The costs involved with providing pensions tax relief are predicted to have increased to £42.7 billion in 2020/21, according to HMRC.
Forecasts for the 2020/21 tax year showed another steady annual rise, following estimates of £41.3bn in 2019/20 and £38.2bn in 2018/19.
The 2020/21 figure of £42.7bn was split between £22.9bn in income tax and £19.8bn in National Insurance contributions.
Taxpayers receive this relief at their marginal rate of income tax, meaning those in the basic-rate band get 20% relief, rising to 40% and 45% in the higher and additional-rate bands.
Meanwhile, employer contributions to occupational schemes got £21.1bn in relief during 2019/20, £8.6bn of which went to the public sector.
The data also showed that employer tax relief on contributions to defined-benefit pensions increased by £400m to £15bn over the four years to 2019/20, while tax relief on contributions to defined-contribution schemes increased £4bn to £11.6bn.
The official data reignites speculation that Chancellor Rishi Sunak could be tempted once again to cut one of the Treasury’s most costly burdens.
However, the headline figure of how much pensions tax relief “costs” masks a multitude of underlying factors.

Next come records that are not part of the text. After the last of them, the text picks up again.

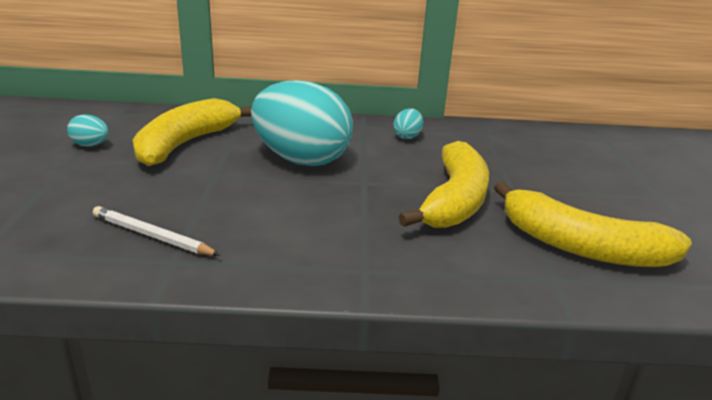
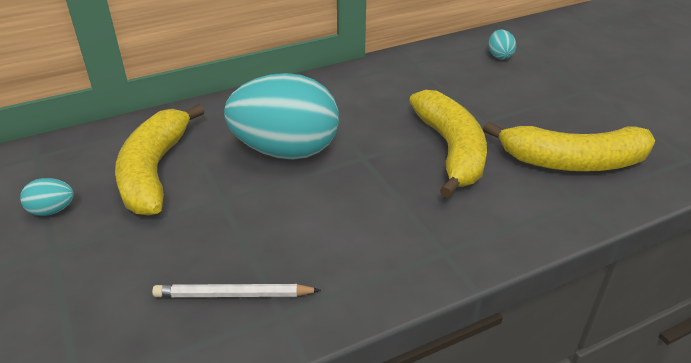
camera: 25 degrees left, 10 degrees up
(407, 136) = (354, 90): turquoise egg -> turquoise egg (499, 56)

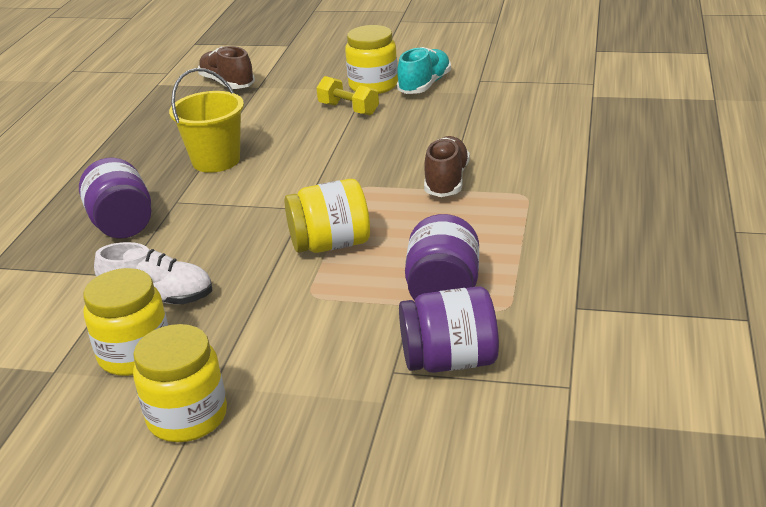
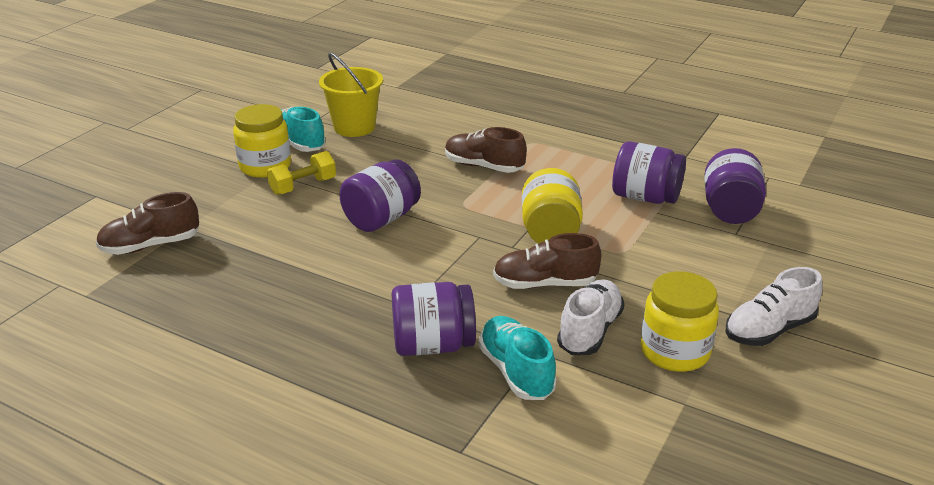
camera: 75 degrees left, 0 degrees up
(91, 271) = (516, 371): none -> turquoise shoe
(187, 417) = (769, 330): yellow jar -> white shoe
(216, 160) = (340, 273): yellow bucket -> yellow bucket (354, 127)
(232, 259) = (545, 284): none -> brown shoe
(311, 155) = (381, 219): none -> purple jar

Steve Cameron, pensions director at Aegon, said:
“The figure mixes employer and employee contributions and to date, suggestions for pensions tax relief reform have focussed on employee tax relief, although moving to a flat rate might require higher-rate taxpayers to have employer contributions taxed as a benefit-in-kind to avoid a salary-sacrifice loophole.
“The other major factor is defined benefit versus defined contribution [pension schemes].
“Reforms will be particularly complex for defined benefit but omitting the latter would be grossly unfair and would also significantly reduce any ‘saving’ for the Treasury.”